I hear what you are both saying. I'm one of five kids and the only daughter. I left a job that I loved to care for my mom (and now my dad). I live the furtherest away from my parents. I take care of everything (wash, meds, cleaning, aids, dr appt, bills, etc). My parents say they are going to die in the house. They have no money and the thought of them having to go to a NH or AL terrifies me!! I have one brother that lives 10 minutes away and does go over. Other than that the others float through life knowing I'm taking care of everything. They never ask how I'm doing or if I need help. Never ask about my parents. They don't even respond to texts that I send giving them updates from dr appts. I update them because I don't want them to ever say "I didn't know how bad it was" They know and choice not to help in any way. So very sad for my parents and hard for me to carry the stress of it all.
I feel for you, one or two do nothing siblings is the norm, but seven. Shameful.

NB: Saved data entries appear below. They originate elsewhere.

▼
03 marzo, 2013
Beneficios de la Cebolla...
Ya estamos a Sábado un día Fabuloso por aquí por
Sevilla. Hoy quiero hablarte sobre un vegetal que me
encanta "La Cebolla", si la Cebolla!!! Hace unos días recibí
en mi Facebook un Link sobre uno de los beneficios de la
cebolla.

I try not to think too hard about it cause it makes me sick and stressed out.
I can tell you in my case my brother in order to justify his lack of help in his own mind twisted reality and rewrote history.
For example he said to me my parents took me in! LOL...took me in. I had to move clear across the country, and put my life on hold to help them. But in his mind "they took me in", I went because they needed me. They lived in FL, a state that I HATE due to the horrific heat and humidity. Took me in, that was rich....LOL.
That's just one example, but he always downplayed what I did, never offered any help, didn't come to see our dad as he lay dying in the ICU, but came down the day after he died like a vulture. I no longer speak to him.
I am just so thankful that I have a conscience and that I am not like them.
My guess would be the do nothing siblings will make it over to mom's house for that.
You also can't force someone out of their home and into an AL because you can't be bothered to help out.
Sounds like "bash the caregiver" to me.